ABSTRACT

This chapter discusses and visually demonstrates how ethnicity and class affect residential (im)mobility and how that in turn affects the lives of local residents. It draws on decades long study of New York City’s neighbourhoods focused on inter-class and inter-ethnic conflict and competition visible in vernacular landscapes [Krase, J. (2012) Seeing Cities Change: Local Culture and Class, Aldershot, UK, Ashgate; Krase, J. & Shortell, T. (2012) ‘On the visual semiotics of collective identity in urban vernacular spaces’, in Sociology of the Visual Sphere, ed. D. Zuev & R. Nathansohn, London, Routledge, pp. 108–128]. The mass movement of global capital into New York City has enhanced ‘the potential mobility of some, while detracting from the mobility potential of others’ [Sheller, M. (2011) ‘Mobilities (Review Article)’, Sociopedia.isa, [online] Available at: https://mcenterdrexel.wordpress.com/ (accessed 3 August 2013)]. Here, the rich get not only richer, but more mobile as the poor get poorer and less so. Burgess’s classic study of the spatial distribution of human activity [1925. ‘The growth of the city’, in The City, ed.

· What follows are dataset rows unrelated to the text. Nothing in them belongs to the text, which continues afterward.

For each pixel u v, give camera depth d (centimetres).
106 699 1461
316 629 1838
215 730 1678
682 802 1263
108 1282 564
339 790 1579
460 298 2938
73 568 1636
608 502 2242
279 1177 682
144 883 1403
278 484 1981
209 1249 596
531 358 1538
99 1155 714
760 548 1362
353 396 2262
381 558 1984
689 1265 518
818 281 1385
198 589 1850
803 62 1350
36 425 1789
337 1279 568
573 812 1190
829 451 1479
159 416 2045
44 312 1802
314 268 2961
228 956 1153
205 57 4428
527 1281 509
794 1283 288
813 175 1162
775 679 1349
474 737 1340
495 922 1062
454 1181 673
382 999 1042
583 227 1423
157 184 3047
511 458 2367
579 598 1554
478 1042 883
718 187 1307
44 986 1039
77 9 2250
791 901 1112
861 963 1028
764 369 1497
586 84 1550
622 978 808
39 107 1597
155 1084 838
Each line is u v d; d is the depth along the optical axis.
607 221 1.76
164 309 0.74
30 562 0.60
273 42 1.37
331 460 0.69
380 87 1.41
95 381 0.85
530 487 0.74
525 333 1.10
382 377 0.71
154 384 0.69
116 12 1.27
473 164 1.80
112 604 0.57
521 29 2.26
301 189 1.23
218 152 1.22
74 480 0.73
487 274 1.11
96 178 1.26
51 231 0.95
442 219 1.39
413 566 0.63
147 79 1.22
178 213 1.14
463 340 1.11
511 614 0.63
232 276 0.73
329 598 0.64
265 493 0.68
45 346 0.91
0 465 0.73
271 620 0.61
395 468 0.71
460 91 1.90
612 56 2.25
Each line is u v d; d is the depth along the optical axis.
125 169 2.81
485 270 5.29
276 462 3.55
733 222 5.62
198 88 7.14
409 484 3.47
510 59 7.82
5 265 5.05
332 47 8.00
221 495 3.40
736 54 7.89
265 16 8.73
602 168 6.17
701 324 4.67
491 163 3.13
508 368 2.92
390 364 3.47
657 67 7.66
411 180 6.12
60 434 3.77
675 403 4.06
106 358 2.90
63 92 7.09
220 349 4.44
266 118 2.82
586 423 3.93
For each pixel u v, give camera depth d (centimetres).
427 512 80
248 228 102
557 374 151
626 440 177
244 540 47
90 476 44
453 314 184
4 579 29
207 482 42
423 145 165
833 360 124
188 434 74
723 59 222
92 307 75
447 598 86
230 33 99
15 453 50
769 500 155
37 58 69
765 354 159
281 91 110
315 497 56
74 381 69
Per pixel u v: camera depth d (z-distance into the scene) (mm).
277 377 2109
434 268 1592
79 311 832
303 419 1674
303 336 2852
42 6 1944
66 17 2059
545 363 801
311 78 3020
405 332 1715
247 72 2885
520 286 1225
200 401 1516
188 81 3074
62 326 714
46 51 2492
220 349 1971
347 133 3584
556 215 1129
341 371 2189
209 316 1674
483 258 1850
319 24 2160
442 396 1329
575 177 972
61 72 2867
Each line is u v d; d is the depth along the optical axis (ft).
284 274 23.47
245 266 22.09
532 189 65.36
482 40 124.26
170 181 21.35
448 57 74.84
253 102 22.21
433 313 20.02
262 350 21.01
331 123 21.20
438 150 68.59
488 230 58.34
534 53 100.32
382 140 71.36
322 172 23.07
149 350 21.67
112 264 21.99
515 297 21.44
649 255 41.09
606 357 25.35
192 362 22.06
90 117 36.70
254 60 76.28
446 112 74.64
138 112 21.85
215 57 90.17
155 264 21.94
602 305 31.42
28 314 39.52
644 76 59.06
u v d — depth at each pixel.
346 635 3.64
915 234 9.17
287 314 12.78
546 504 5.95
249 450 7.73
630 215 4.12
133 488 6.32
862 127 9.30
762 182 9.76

R. E. Park & E. W. Burgess, Chicago, University of Chicago Press, pp. 114–123] has been reinvigorated by the Mobility ‘Turn’ or ‘Paradigm’ [Urry, J. (2000) Sociology Beyond Societies: Mobilities for the Twenty-First Century, London, Routledge], which reiterates that spatial and other movements are critical elements of contemporary society.